PASSAGE:
--------------------------------
Worship pastor Andrew Robinson had a chance encounter with Danley Sound Labs during an Iowa Hawkeyes game at Kinnick Stadium. “I had a chance to sit in two different spots during the game,” Robinson recalls. “It sounded amazing. I did some research and learned that Kinnick had a new Danley system. That piqued my interest, and when Ryan started talking about a Danley solution for Wildwood, he had my full attention.”

“I knew that Wildwood wanted to gracefully walk the line between a more traditional service and a more contemporary service, but the harshness of their old system made that hard to do,” says Winstead. “In contrast, the Danley boxes allow them to hit high SPLs without distorting, which maintains intelligibility, while delivering loud, impactful sound that doesn’t hurt. In addition, Danley boxes are extremely efficient and lightweight, which was important given the load constraints on the only beam that could be used for mounting the system. And Danley’s pattern control would keep energy off the walls and eliminate feedback problems with excellent rear rejection.”

A Danley SH-69 and TH-118 form the center cluster.

Winstead arranged for a direct A/B comparison of Danley boxes versus Wildwood’s existing system. “We put a Danley SH-69 on a Genie lift for members of Wildwood and representatives from a few other area churches,” says Winstead. “The Danley system was hi-fi and detailed; the existing system was distorted and indistinct.”

Now installed, the system hangs from a central beam that spans the room above the steps to the platform. A Danley SH-69 oriented to provide 90° horizontal and 60° vertical covers most of the room, and a Danley SM-60 on either side provide outfills. Winstead arranged them such that the coverage seams — though almost imperceptible — fall on aisles. A Danley TH-118 flown above the central SH-69 disappears visually but fills the room with bass. A Powersoft X4 amplifier powers the system with over 20,000 watts.

“The Danley system is even from front to back, we have no feedback issues, and the sound quality is fantastic,” says Robinson. Wildwood Church now also looks forward to bringing touring Christian rock bands to its “new venue.”

Wildwood Church

  • Capacity: 600
  • Key Components: Danley SH-69, (2) Danley SM-60, Powersoft X4 amplifier
  • Integrator: Advanced Audio & Lighting Systems


The massive Uppsala Cathedral proved a challenge to the integration team.
--------------------------------
SUPPLIED ENTRIES:
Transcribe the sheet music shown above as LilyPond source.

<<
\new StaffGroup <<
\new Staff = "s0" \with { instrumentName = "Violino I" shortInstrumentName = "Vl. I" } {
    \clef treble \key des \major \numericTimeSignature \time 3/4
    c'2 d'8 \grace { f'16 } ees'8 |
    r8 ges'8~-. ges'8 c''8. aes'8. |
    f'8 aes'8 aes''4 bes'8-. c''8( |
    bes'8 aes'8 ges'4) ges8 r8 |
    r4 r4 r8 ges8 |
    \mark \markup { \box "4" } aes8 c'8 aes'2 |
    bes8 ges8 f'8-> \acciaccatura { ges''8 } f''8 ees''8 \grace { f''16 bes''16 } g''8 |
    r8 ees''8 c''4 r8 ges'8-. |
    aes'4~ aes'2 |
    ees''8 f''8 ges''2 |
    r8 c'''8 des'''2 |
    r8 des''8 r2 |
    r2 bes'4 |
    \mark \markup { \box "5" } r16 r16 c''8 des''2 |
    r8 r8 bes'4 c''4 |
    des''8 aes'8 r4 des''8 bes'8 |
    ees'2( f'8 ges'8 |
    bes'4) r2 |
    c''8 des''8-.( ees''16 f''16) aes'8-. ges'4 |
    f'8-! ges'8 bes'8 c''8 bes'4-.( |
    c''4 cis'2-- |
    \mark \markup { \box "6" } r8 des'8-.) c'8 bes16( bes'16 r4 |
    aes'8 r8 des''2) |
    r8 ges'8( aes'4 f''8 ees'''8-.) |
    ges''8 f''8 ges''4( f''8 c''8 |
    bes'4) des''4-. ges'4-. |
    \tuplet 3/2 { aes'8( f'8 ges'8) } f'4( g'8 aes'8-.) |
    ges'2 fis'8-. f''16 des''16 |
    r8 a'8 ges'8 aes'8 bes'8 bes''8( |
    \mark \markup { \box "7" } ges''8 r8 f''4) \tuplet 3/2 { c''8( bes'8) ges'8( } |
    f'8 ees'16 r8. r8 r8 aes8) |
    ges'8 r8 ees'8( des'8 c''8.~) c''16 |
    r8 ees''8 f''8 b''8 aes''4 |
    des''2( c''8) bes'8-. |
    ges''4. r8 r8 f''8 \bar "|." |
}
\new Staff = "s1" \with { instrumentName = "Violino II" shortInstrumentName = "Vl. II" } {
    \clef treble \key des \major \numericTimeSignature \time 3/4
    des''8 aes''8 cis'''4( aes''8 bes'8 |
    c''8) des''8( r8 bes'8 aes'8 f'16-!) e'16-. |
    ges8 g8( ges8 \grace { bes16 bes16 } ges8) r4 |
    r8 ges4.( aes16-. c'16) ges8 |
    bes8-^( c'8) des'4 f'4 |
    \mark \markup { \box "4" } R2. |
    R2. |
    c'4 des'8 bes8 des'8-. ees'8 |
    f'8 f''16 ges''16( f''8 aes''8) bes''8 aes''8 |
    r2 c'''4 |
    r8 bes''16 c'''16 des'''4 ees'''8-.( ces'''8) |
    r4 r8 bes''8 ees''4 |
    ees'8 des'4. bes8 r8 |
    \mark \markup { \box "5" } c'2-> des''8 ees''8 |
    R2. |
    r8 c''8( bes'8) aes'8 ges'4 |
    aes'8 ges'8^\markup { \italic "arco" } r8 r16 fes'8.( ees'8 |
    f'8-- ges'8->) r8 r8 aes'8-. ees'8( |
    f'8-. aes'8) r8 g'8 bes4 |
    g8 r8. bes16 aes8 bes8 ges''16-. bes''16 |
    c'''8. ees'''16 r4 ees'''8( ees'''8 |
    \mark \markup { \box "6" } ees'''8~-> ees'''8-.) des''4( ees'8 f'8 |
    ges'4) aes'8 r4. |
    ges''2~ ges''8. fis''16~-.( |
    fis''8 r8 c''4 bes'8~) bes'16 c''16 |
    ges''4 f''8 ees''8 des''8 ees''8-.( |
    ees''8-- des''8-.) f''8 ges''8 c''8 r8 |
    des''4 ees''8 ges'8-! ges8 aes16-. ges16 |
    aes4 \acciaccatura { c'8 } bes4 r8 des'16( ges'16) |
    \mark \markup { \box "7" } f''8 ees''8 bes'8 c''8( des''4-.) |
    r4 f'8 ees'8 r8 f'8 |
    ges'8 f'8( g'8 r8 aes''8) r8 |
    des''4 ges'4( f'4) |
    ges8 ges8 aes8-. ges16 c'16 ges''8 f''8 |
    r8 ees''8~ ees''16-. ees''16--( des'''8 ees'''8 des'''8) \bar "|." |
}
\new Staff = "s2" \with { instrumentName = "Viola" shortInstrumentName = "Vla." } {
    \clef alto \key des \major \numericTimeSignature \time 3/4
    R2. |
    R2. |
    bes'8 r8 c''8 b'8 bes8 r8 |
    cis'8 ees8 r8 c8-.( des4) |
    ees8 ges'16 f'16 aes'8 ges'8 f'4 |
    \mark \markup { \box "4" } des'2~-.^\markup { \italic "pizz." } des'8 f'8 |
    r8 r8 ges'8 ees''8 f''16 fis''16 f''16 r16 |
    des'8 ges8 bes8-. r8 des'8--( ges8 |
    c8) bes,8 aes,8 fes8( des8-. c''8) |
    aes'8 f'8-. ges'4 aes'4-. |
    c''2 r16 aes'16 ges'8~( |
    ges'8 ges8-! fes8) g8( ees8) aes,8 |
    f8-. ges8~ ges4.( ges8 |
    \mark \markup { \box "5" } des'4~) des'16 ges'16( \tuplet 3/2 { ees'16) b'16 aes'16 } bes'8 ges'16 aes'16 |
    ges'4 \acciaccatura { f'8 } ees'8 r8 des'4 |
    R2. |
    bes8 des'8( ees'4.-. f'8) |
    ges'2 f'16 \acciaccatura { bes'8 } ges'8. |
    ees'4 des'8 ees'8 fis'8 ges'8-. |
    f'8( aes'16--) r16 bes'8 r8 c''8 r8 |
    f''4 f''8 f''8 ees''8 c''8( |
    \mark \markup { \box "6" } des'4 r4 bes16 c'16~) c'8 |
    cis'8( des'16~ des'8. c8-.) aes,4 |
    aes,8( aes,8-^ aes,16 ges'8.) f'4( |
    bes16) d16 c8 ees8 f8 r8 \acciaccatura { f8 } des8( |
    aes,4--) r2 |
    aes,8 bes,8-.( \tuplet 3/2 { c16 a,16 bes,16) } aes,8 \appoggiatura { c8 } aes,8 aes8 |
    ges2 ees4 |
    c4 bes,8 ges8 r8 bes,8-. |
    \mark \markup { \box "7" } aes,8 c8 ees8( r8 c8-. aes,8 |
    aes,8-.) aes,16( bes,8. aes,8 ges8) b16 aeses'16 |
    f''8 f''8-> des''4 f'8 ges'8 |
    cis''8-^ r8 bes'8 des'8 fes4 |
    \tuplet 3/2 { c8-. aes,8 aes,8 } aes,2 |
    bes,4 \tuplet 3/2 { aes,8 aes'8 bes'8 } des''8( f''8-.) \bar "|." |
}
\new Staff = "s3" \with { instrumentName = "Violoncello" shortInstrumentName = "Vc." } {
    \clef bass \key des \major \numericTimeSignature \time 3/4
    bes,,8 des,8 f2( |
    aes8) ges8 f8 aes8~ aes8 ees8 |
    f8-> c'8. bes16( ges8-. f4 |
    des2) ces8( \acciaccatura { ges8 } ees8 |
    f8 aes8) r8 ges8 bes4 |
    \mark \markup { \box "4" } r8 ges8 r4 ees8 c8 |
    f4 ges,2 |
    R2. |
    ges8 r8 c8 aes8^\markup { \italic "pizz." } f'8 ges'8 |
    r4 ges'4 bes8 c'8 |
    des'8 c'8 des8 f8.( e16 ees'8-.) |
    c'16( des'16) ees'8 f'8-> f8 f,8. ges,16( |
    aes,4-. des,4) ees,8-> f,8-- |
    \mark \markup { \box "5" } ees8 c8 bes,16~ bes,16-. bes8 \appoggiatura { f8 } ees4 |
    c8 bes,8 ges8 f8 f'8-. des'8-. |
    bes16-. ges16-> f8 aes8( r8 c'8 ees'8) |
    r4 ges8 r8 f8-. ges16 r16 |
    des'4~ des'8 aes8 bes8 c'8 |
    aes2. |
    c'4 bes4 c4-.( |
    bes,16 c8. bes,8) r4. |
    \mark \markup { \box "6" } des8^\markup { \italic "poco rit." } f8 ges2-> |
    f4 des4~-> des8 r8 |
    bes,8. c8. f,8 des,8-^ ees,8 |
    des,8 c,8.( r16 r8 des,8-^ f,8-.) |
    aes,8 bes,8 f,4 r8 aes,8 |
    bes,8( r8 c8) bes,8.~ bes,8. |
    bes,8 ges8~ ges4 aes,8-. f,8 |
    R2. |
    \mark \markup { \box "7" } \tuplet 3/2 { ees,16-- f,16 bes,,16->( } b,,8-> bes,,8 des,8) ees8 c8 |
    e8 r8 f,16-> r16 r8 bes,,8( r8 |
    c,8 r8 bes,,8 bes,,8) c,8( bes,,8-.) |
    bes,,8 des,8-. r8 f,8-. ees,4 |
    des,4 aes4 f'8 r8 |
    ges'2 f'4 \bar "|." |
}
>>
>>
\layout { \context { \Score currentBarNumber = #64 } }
--------------------------------
TASKS FOR THIS EXERCISE:
(a) According to the Wildwood Church article, which amplifier powers the new system?
(b) Pull out every line of the records that contains the string "appoggiatura", matching case exactly.
The Wildwood Church article and the records have nothing to do with each other.

THE RESPONSES:
(a) A Powersoft X4 amplifier, with over 20,000 watts.

(b)
    aes,8 bes,8-.( \tuplet 3/2 { c16 a,16 bes,16) } aes,8 \appoggiatura { c8 } aes,8 aes8 |
    \mark \markup { \box "5" } ees8 c8 bes,16~ bes,16-. bes8 \appoggiatura { f8 } ees4 |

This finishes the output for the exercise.